非浸潤なのでアロマターゼインヒビタによるホルモン療法は適応外という事ですが、やる必要がないのでしょうか?または効果がわかってないのでしょうか?
どうぞよろしくお願いします。
田澤先生から 【回答2】
こんにちは。田澤です。
治療には「効果と副作用」があります。
言いかえれば「利益と損益」「予防効果と有害事象」となります。
非浸潤癌で「ホルモン療法を行うこと」は(物凄い低率の)「予防効果」に比べて
(十分すぎる)「有害事象」となり、バランスがとれないのです。
「非浸潤でも再発や対側に発生したという質問が見受けられます。」
⇒「対側に発生した」とありますが、これは再発ではなく、「新たに対側乳癌が発生した」となります。

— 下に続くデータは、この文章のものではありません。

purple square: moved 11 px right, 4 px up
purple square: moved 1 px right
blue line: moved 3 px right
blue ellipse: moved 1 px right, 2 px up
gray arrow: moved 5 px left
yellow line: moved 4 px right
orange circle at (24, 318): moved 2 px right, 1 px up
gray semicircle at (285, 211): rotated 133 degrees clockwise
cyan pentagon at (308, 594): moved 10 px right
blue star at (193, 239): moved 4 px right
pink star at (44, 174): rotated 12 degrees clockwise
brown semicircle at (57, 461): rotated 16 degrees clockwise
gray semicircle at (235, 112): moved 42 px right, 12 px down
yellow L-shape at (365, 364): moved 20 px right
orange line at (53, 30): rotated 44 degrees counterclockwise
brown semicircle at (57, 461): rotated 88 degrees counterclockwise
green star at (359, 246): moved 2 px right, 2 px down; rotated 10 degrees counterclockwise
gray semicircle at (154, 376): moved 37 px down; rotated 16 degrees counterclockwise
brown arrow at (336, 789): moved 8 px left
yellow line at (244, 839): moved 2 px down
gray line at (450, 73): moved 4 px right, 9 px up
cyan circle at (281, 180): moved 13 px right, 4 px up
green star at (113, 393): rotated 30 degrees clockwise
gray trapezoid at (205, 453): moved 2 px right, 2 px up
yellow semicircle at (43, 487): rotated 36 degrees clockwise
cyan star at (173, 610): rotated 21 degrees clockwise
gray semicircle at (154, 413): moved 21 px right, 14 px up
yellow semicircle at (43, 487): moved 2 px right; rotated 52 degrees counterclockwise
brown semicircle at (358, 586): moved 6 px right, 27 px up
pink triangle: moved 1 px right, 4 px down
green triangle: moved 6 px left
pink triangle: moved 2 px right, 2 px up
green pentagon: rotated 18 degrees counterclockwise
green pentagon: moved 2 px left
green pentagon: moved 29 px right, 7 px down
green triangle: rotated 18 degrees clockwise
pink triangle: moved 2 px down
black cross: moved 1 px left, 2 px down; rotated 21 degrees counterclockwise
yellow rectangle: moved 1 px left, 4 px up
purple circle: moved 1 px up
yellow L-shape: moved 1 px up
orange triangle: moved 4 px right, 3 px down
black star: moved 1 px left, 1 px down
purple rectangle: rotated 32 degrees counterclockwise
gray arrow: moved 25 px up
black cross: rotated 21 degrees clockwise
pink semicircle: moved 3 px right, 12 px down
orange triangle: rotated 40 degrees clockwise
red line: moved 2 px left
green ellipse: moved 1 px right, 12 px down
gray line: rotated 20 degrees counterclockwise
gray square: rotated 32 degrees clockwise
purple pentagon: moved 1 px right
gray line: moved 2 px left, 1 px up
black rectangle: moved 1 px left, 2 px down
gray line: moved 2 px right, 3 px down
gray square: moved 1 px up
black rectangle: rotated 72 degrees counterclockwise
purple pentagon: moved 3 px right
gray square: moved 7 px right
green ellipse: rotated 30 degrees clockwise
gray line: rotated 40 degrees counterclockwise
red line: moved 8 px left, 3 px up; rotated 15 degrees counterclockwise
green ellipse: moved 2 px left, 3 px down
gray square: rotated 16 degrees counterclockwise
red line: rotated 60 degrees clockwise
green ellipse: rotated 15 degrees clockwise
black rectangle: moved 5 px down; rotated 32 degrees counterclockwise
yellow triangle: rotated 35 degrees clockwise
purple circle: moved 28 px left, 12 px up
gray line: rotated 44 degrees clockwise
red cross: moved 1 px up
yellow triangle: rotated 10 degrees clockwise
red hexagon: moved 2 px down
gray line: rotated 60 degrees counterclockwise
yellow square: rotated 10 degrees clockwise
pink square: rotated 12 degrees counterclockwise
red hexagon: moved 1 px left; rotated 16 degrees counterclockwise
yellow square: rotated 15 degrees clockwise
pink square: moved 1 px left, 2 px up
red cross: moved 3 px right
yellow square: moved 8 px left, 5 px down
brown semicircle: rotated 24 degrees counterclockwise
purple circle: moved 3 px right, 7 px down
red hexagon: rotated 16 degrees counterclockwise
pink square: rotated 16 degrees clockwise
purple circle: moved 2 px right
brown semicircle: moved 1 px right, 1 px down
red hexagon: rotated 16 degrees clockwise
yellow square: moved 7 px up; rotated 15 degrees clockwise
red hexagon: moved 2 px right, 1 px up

「もし万が一、検査ミスで浸潤部分が少しでもあるならホルモン療法した方が安心できる気がします。」
⇒「安心のために払われる犠牲(ご本人が感じる副作用、ご自分の経済的負担、保険料として支払われる医療財政のひっ迫)」が大きい事を考えなくてはなりません。
あらゆることを疑っては「医療は成立しない」のです。
「非浸潤なのでアロマターゼインヒビタによるホルモン療法は適応外という事ですが、やる必要がないのでしょうか?」
⇒その通りです。
治療にはバランスがあります。 「物凄い稀」なことのために「大きな犠牲を払う」ことは許されないのです。
「または効果がわかってないのでしょうか?」
⇒それも当然あります。
薬剤の適応には「臨床試験で投与群、非投与群の間で差がでる」必要があります。
しかし、もともと「再発率が限り無くゼロに近い」非浸潤癌では「投与群」と「非投与群」で生存率に差がでることなど考えられません。
「1人を救うために999人が無駄な治療」をすることと、「1人を救うために9人が無駄な治療」をすることでは「後者の方が妥当」だと思いませんか?